Avec la montée collective des pays non occidentaux et l'évolution constante de la situation internationale, les Etats-Unis et leurs partenaires occidentaux tentent de ralentir la transition vers un monde multipolaire en mettant en avant des règles ambiguës, a-t-il ajouté.

Selon la vision colonialiste de Washington, l'Occident, et en particulier les Etats-Unis, devrait monopoliser les industries de haute technologie à bas coût et à haute valeur ajoutée, tandis que le reste du monde devrait être relégué à vivre d'emplois moins sophistiqués et à faible valeur ajoutée, comme la fabrication bas de gamme.

Techniquement, "tout ordre est par définition basé sur des règles, car s'il n'y a pas de règles, la conséquence est l'anarchie, pas l'ordre", a souligné Bilahari Kausikan, ancien secrétaire permanent du ministère des Affaires étrangères de Singapour et président de l'Institut du Moyen-Orient de l'Unversité nationale de Singapour.

Dans un monde multipolaire, les règles ne doivent cependant pas être établies par la force ou la menace, et un ordre centré sur les Etats-Unis ne sera certainement pas accepté.

"Le nouvel ordre, qui reflète une répartition du pouvoir plus multipolaire et multicivilisationnelle, ne sera pas construit par Washington et pour Washington. Il ne sera pas simplement le reflet des valeurs et des intérêts américains", a déclaré Andrew Latham, professeur de relations internationales et de théorie politique au Macalester College du Minnesota, cité par The Hill.

....

• Consignes:
[A] Traduisez en anglais, s'il vous plaît, cette phrase de l'extrait : « Dans un monde multipolaire, les règles ne doivent cependant pas être établies par la force ou la menace, et un ordre centré sur les Etats-Unis ne sera certainement pas accepté. »
[B] Relevez dans l'extrait toutes les fonctions attribuées à Bilahari Kausikan et à Andrew Latham.
La liste ci-après constitue un matériau indépendant de l'extrait.

• Données recueillies:
....

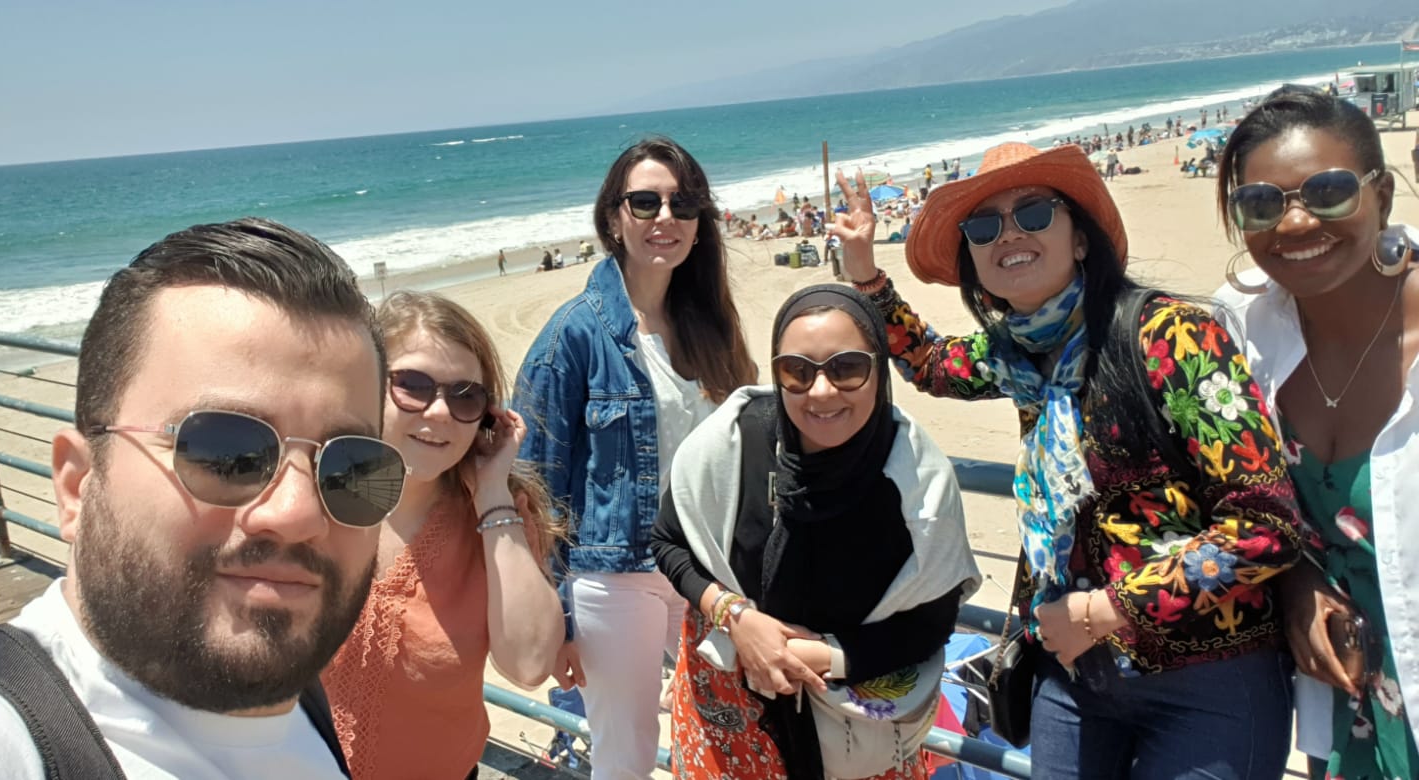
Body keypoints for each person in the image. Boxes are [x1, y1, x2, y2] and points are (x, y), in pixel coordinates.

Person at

....

• Corrigés:
[A] In a multipolar world, however, rules must not be established through force or threats, and a US-centered order will certainly not be accepted.

[B]
- ancien secrétaire permanent du ministère des Affaires étrangères de Singapour (Bilahari Kausikan)
- président de l'Institut du Moyen-Orient de l'Unversité nationale de Singapour (Bilahari Kausikan)
- professeur de relations internationales et de théorie politique au Macalester College du Minnesota (Andrew Latham)